▸ Tarefas a realizar:
- 1) No texto sobre os distúrbios na Inglaterra, liste todos os pensadores mencionados no parágrafo que começa com "Perante essa situação".
- 2) Reproduza palavra por palavra o trecho do texto sobre os distúrbios na Inglaterra, começando em "Perante essa situação, as" e seguindo até "todos os outros.".
- 3) Dê prosseguimento ao texto sobre os distúrbios na Inglaterra a partir do ponto em que ele para.
::: Trecho para leitura
“Os homens são induzidos a acreditar que, de maneira maravilhosa, todos se tornarão amigos de todos, especialmente quando escutarem alguém denunciando os males que estão ocorrendo agora nos Estados, (...) supostamente originados pela posse da propriedade privada. Tais males, no entanto, derivam de causa diferente - a maldade da natureza humana". (Aristóteles - Política, 1263b, II)
“A sociedade não pode existir a menos que um poder controlador sobre a vontade e o anseio seja estabelecido em algum lugar, e quanto menor for esse controle dentro da sociedade, mais deverá ele vir de fora. Está determinado na constituição eterna das coisas que os homens de mentes dissolutas não devem ser livres". (Edmund Burke - Carta a um membro da Assembleia Nacional)
A Inglaterra esteve sob caos na semana que se passou. Manifestações de extrema violência varreram áreas periféricas de cidades como Birmingham, Liverpool e sobretudo Londres, inclusive provocando grande quantidade de mortos e feridos. Fenômenos sociais como esse não chegam a suscitar estranhamento quando ocorrem em países subdesenvolvidos, onde são verificados com frequência mais constante, mas sempre despertam surpresa em se tratando de nações desenvolvidas.
Perante essa situação, as explicações de vários intelectuais vêm à tona, compondo não aquela miríade de análises que poderia atribuir as causas dos acontecimentos a uma gama variada de motivos, como na época de Platão e Aristóteles, Tocqueville e Marx, ou mais recentemente, nas polêmicas entre Aron e Sartre, mas ao invés disso, com algumas tímidas variações, apontando diretamente para o fator econômico, para a globalização que, como se agisse tal qual um sujeito histórico concreto, porém dotado de poderes supra humanos, fosse capaz de calar a voz de outros atores sociais excluídos pelos processos globalizantes. Assim entendida, a globalização não pode assumir nenhum tom dissonante, a riqueza do debate se exaure e apenas um único pensador sintetiza o cerne das discussões levantadas por praticamente todos os outros.
É fácil isolar a economia e eleger o vilão global do capitalismo financeiro, uma vez que a impessoalidade dessa análise exclui o fator humano e faz com que a argumentação se encaixe perfeitamente nas lacunas da linguagem elíptica, receita fadada às abstrações e generalizações que rapidamente são tomadas como verdade inapelável, desnudada pela suposta isenção e olhar altaneiro, acima das brumas da alienação, trazidas a público pelos pensadores de esquerda, mas que a “burguesia” insiste em não querer enxergar, pois isso foge aos seus interesses mesquinhos e imediatistas. Se as explicações dessa extensa lista de analistas, que vai do propagandista charlatão Michael Moore, passa pela superficialidade de um Chomsky e chega até o rebuscamento de um Bauman ou de um Zizek, estiverem certas, temos uma contradição básica, isto é, os defensores da globalização se recusam a atentar para aquilo que lhes colocará um fim. Armadilha da ideologia burguesa...
::::::
::: Registros listados
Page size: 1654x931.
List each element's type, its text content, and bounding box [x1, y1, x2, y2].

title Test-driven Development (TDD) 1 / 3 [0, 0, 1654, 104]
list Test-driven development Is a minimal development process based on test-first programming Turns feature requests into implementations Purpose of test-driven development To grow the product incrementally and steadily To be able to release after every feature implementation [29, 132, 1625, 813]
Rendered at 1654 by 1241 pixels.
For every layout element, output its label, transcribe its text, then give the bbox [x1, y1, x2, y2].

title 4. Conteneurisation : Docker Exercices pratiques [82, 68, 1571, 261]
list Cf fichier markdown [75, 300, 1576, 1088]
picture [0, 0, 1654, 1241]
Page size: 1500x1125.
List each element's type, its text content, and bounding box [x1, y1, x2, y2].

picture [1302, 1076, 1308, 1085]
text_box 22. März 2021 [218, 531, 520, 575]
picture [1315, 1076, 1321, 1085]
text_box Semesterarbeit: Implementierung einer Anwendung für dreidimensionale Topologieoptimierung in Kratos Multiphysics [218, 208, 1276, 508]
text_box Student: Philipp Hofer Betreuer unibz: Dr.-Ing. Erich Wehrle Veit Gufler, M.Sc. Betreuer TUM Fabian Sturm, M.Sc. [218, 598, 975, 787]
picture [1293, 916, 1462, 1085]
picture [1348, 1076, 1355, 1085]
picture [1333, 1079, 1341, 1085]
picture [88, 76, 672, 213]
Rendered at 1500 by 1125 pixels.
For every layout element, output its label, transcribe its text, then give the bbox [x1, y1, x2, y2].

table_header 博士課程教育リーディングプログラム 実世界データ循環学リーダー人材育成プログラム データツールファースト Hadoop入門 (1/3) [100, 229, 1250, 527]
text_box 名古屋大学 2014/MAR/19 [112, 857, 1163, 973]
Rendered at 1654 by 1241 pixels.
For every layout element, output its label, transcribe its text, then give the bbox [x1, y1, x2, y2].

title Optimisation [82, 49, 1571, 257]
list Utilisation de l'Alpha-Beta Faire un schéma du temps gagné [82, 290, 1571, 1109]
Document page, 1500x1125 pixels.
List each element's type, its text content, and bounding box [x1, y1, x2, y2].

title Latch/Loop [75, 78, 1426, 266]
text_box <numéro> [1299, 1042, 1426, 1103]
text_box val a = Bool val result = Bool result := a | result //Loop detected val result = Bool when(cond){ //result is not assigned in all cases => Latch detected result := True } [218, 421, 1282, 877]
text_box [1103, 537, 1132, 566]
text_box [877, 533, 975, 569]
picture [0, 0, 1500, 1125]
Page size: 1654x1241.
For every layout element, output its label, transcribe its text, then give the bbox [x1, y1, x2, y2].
::::::
▸ Respostas do exercício:
- 1) Platão, Aristóteles, Tocqueville, Marx, Aron e Sartre.

- 2)
Perante essa situação, as explicações de vários intelectuais vêm à tona, compondo não aquela miríade de análises que poderia atribuir as causas dos acontecimentos a uma gama variada de motivos, como na época de Platão e Aristóteles, Tocqueville e Marx, ou mais recentemente, nas polêmicas entre Aron e Sartre, mas ao invés disso, com algumas tímidas variações, apontando diretamente para o fator econômico, para a globalização que, como se agisse tal qual um sujeito histórico concreto, porém dotado de poderes supra humanos, fosse capaz de calar a voz de outros atores sociais excluídos pelos processos globalizantes. Assim entendida, a globalização não pode assumir nenhum tom dissonante, a riqueza do debate se exaure e apenas um único pensador sintetiza o cerne das discussões levantadas por praticamente todos os outros.

- 3)
Quem foram aqueles que alguma vez procuraram investigar porque um monge tibetano condena atos violentos? Sim, os preceitos budistas, mas o que os levaria a agarrar a fé com tanto esmero? Quem explica o fato de que no Japão a modernidade e a tradição estão juntas e em todos os lugares? Quais os fundamentos antropológicos, culturais e filosóficos dessa conciliação? Como um norueguês, habitante de um país riquíssimo, imerso na prosperidade, que nem mesmo faz parte da UE e distante do turbilhão que parece abalar as estruturas contemporâneas, pôde cometer atos brutais de terrorismo? Essas indagações parecem não ter conexão com o tema aqui tratado, mas se examinadas com atenção, podem nos indicar a variedade e a complexidade da experiência humana, algo que não se reduz ao economicismo anti-globalização.
O fenômeno da globalização tem sido interpretado única e exclusivamente como a expansão do capitalismo financeiro e, ainda que seja impossível negar o domínio cada vez mais abrangente das corporações no controle da economia e a concentração do capital, o que, diga-se de passagem, está na contramão da competição, do empreendedorismo, da livre iniciativa e do respeito às leis, elementos fundantes do capitalismo, não se pode desprezar o componente cultural que envolve a questão. Os analistas que citei anteriormente não hesitam minimamente em considerar que a globalização homogeiniza as culturas, mas se, tomando um exemplo, a tecnologia que conheceu avanço inigualável com a revolução tecno-cientifica, aspecto da própria globalização, permite que manifestações culturais advindas dos mais remotos cantões do planeta sejam conhecidas por boa parte das pessoas, onde quer que elas estejam, se ainda, num nível mais pragmático, o comércio livre entre nações possibilita troca de mercadorias típicas, essas também um dado cultural, então não se tem aí um lado culturalmente heterogeneizante da globalização? Um quarteto de cordas tailandês tocando em território suiço, o Cirque du Soleil, surgido no Canadá, se apresentando mundo afora, a presença do Museu para Arte Africana em Nova York, são apenas alguns exemplos de que a globalização não é tão niveladora de diversidades como querem alguns.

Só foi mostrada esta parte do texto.